Book Cover
Title The Prince of Whales
Series ---
Author R.L. Fisher
Cover Art ---
Publisher Tor Books - 1987
First Printing 1985
Category Children
Warnings None


Main Characters


Toby, Diomeda, Murdo

Main Elements Anthropomorphism




Young Toby's uncontrollable dream music filled the Arctic night sea with sound that brought great danger to all the whales in Toby's pod. His powerful and thundering music was sure to attract the human hunters with their killing ships and hideous exploding harpoons. For the safety the pod, Toby had to be banished, exiled to certain, lonely death - unless he could silence his song.

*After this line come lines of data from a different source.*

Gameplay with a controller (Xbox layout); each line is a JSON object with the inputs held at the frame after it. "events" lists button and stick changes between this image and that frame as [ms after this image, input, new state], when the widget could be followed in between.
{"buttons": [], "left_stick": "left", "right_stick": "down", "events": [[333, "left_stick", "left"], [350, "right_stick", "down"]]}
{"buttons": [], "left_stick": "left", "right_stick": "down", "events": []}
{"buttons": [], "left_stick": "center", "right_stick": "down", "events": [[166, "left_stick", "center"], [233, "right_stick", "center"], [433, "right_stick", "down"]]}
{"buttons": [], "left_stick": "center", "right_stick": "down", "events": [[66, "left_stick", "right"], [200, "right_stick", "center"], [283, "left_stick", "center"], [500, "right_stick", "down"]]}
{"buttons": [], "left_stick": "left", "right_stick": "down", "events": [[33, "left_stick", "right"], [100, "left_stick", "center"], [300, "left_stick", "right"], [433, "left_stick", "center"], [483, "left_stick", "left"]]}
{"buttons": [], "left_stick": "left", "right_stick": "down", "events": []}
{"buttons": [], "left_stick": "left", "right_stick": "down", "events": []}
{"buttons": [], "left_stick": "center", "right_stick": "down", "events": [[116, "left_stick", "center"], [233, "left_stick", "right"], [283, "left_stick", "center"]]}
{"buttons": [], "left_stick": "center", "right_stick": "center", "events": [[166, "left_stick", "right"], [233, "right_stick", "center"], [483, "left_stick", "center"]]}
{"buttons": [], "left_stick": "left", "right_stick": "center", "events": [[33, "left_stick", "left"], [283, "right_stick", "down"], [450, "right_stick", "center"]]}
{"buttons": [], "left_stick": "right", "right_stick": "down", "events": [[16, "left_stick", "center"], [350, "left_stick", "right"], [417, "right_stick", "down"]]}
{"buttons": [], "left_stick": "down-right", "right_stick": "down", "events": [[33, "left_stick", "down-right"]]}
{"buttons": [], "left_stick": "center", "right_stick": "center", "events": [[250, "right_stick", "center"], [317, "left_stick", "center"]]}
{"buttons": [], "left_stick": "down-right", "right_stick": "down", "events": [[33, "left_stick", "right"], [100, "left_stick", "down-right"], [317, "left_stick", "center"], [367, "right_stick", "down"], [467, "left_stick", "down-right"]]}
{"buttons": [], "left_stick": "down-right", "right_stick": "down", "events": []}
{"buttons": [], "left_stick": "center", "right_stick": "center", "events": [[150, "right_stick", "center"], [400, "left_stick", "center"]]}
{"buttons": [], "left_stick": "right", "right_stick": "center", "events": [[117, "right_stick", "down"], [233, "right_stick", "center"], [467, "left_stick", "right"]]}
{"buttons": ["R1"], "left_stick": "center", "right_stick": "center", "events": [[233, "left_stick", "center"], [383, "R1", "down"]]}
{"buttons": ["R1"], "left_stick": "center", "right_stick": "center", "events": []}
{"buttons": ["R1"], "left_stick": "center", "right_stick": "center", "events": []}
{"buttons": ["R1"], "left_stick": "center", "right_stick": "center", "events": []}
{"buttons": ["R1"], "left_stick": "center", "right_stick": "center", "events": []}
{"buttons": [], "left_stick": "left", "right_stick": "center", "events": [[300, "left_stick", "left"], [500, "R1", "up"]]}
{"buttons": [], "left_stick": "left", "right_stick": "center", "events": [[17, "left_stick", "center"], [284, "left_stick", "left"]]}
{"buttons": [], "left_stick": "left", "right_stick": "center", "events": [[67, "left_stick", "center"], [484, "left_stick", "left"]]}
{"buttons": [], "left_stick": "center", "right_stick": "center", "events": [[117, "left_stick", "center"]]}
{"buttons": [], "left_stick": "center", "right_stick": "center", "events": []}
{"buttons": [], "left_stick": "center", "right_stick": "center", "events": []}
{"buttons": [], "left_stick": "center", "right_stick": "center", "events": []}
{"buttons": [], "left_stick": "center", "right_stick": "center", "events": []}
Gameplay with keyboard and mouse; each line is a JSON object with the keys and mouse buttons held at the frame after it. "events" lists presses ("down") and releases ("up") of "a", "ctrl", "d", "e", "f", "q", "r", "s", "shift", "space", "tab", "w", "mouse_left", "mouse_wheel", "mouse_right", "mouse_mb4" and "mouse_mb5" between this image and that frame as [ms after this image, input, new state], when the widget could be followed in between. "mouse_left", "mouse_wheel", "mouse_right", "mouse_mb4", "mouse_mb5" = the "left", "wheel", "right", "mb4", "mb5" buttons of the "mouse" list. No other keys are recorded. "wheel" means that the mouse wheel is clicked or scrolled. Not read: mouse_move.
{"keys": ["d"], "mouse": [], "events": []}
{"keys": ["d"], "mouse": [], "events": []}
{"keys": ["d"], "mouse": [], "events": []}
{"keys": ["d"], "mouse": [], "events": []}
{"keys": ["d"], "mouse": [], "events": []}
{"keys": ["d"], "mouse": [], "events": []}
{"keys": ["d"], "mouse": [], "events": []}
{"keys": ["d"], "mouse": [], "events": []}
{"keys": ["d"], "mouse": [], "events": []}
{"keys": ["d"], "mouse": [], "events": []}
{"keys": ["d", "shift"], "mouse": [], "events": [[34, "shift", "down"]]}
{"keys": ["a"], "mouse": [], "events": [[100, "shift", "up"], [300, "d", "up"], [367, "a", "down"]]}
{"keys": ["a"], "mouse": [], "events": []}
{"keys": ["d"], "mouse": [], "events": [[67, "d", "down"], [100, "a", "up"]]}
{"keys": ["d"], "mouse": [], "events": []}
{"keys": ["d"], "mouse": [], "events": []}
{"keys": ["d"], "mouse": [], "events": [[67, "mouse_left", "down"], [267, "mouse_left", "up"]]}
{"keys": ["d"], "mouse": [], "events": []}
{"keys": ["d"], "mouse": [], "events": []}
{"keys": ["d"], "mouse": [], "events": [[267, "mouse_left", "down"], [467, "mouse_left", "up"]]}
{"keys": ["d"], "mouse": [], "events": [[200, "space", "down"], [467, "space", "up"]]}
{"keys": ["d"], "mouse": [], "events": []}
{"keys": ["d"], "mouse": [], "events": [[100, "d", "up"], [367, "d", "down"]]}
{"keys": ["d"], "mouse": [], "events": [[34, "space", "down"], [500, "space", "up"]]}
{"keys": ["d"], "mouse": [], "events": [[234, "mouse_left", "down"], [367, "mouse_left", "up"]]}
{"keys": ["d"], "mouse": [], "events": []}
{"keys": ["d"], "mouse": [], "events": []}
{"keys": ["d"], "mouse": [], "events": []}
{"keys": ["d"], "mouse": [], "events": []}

But then a strange, ghostly spirit appeared, setting Toby on a quest that led from the depths of the haunted oceans to the mystery of an enslaved sunken city. A quest in search of his true voice. Somewhere in Toby's song was a secret that reached from the seas to the stars. And only Toby's music could unite all the beings of the land and the water, to save Earth from a dark, evil creature who hated whales, hated humans, hated Nature and, most of all, hated - Dreams.




I picked up this book in a used bookstore. I like whales and you don't often see stories from the point of view of the whale itself. Plus it was fantasy and involved magic, so it looked like a good mix.

The story was ok, and I probably would have liked it even more had a been younger when I read it, but it certainly isn't going to be one of my favorites. For one thing, I felt it was rather cliched to treat killer whales as the equivalent of the mafia. Yes, they do look the part and they have the attitude, but its just so obvious and rather unfair to the whales. Also the somewhat cheezy theme, that "if we all dream and sing together we can get through to those evil humans who are destroying the world and we can all live happily together". While dreams can be powerful things, it takes a little more to stop an armada of whale ships I'm afraid. I felt more could be done with the concept of a dreamsinger, but perhaps I'm setting the bar a little high given the age group this book was intended for. And the sunken city...it was just sort of weird that all these aquatic animals created a world so similar to our own Las Vegas or Atlantic City, it just kind of didn't make sense to me. They were too human for my tastes. And Diomeda is such an awkward name for the villain. But everyone on Amazon who reviewed it loved it, so maybe it's just me!

I have noticed that the book is very easy to find in used bookstores. I don't know if that means it was very popular when it first came out, or that no one wants to keep their copy. Just the same, even though it is out of print you should have no trouble tracking down a copy if you wish.